- Problem requirements
Reproduce each row below line for line, keeping every word, mark, and line break as it appears.

- Material for this task

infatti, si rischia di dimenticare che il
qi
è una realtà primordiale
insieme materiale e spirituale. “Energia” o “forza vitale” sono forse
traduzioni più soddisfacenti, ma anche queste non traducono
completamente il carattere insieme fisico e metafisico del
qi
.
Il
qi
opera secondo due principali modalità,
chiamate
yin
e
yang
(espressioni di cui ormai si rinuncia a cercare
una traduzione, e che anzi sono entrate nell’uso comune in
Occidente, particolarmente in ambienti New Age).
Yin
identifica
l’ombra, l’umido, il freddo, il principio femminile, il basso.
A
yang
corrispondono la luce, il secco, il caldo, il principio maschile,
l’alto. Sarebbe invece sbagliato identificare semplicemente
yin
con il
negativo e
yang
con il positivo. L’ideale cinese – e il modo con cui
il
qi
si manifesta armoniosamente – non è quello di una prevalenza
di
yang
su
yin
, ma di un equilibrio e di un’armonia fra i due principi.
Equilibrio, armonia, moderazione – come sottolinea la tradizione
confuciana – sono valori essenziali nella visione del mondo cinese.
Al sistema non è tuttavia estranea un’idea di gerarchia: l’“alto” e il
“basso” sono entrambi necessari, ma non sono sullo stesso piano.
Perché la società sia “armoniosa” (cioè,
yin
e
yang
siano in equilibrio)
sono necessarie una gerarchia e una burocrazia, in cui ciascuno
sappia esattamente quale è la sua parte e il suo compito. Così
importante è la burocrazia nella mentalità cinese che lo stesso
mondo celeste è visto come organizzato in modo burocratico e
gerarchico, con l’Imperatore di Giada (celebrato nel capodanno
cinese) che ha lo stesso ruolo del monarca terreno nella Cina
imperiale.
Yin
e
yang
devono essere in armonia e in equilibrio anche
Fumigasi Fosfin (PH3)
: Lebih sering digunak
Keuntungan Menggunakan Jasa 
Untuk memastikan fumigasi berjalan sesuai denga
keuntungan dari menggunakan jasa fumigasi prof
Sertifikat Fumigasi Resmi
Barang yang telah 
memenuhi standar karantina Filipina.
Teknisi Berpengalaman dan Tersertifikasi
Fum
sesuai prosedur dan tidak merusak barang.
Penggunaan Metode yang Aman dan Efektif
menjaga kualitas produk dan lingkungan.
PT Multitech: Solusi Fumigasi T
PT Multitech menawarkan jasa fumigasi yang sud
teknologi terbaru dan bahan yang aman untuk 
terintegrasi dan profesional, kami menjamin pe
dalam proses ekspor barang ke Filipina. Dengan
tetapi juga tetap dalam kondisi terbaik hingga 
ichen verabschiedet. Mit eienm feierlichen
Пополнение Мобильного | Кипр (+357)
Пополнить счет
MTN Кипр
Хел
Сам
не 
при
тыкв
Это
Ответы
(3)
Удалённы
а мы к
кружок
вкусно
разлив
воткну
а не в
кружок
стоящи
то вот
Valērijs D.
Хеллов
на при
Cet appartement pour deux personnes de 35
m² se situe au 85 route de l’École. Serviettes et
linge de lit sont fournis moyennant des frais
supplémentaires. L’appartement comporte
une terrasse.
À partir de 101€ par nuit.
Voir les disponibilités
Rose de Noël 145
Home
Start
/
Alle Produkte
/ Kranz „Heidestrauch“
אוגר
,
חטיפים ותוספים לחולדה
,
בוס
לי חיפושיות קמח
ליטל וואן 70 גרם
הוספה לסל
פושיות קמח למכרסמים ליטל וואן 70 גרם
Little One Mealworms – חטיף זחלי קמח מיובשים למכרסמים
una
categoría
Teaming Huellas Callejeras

- Answer to the exercise
infatti, si rischia di dimenticare che il
qi
è una realtà primordiale
insieme materiale e spirituale. “Energia” o “forza vitale” sono forse
traduzioni più soddisfacenti, ma anche queste non traducono
completamente il carattere insieme fisico e metafisico del
qi
.
Il
qi
opera secondo due principali modalità,
chiamate
yin
e
yang
(espressioni di cui ormai si rinuncia a cercare
una traduzione, e che anzi sono entrate nell’uso comune in
Occidente, particolarmente in ambienti New Age).
Yin
identifica
l’ombra, l’umido, il freddo, il principio femminile, il basso.
A
yang
corrispondono la luce, il secco, il caldo, il principio maschile,
l’alto. Sarebbe invece sbagliato identificare semplicemente
yin
con il
negativo e
yang
con il positivo. L’ideale cinese – e il modo con cui
il
qi
si manifesta armoniosamente – non è quello di una prevalenza
di
yang
su
yin
, ma di un equilibrio e di un’armonia fra i due principi.
Equilibrio, armonia, moderazione – come sottolinea la tradizione
confuciana – sono valori essenziali nella visione del mondo cinese.
Al sistema non è tuttavia estranea un’idea di gerarchia: l’“alto” e il
“basso” sono entrambi necessari, ma non sono sullo stesso piano.
Perché la società sia “armoniosa” (cioè,
yin
e
yang
siano in equilibrio)
sono necessarie una gerarchia e una burocrazia, in cui ciascuno
sappia esattamente quale è la sua parte e il suo compito. Così
importante è la burocrazia nella mentalità cinese che lo stesso
mondo celeste è visto come organizzato in modo burocratico e
gerarchico, con l’Imperatore di Giada (celebrato nel capodanno
cinese) che ha lo stesso ruolo del monarca terreno nella Cina
imperiale.
Yin
e
yang
devono essere in armonia e in equilibrio anche
Fumigasi Fosfin (PH3)
: Lebih sering digunak
Keuntungan Menggunakan Jasa 
Untuk memastikan fumigasi berjalan sesuai denga
keuntungan dari menggunakan jasa fumigasi prof
Sertifikat Fumigasi Resmi
Barang yang telah 
memenuhi standar karantina Filipina.
Teknisi Berpengalaman dan Tersertifikasi
Fum
sesuai prosedur dan tidak merusak barang.
Penggunaan Metode yang Aman dan Efektif
menjaga kualitas produk dan lingkungan.
PT Multitech: Solusi Fumigasi T
PT Multitech menawarkan jasa fumigasi yang sud
teknologi terbaru dan bahan yang aman untuk 
terintegrasi dan profesional, kami menjamin pe
dalam proses ekspor barang ke Filipina. Dengan
tetapi juga tetap dalam kondisi terbaik hingga 
ichen verabschiedet. Mit eienm feierlichen
Пополнение Мобильного | Кипр (+357)
Пополнить счет
MTN Кипр
Хел
Сам
не 
при
тыкв
Это
Ответы
(3)
Удалённы
а мы к
кружок
вкусно
разлив
воткну
а не в
кружок
стоящи
то вот
Valērijs D.
Хеллов
на при
Cet appartement pour deux personnes de 35
m² se situe au 85 route de l’École. Serviettes et
linge de lit sont fournis moyennant des frais
supplémentaires. L’appartement comporte
une terrasse.
À partir de 101€ par nuit.
Voir les disponibilités
Rose de Noël 145
Home
Start
/
Alle Produkte
/ Kranz „Heidestrauch“
אוגר
,
חטיפים ותוספים לחולדה
,
בוס
לי חיפושיות קמח
ליטל וואן 70 גרם
הוספה לסל
פושיות קמח למכרסמים ליטל וואן 70 גרם
Little One Mealworms – חטיף זחלי קמח מיובשים למכרסמים
una
categoría
Teaming Huellas Callejeras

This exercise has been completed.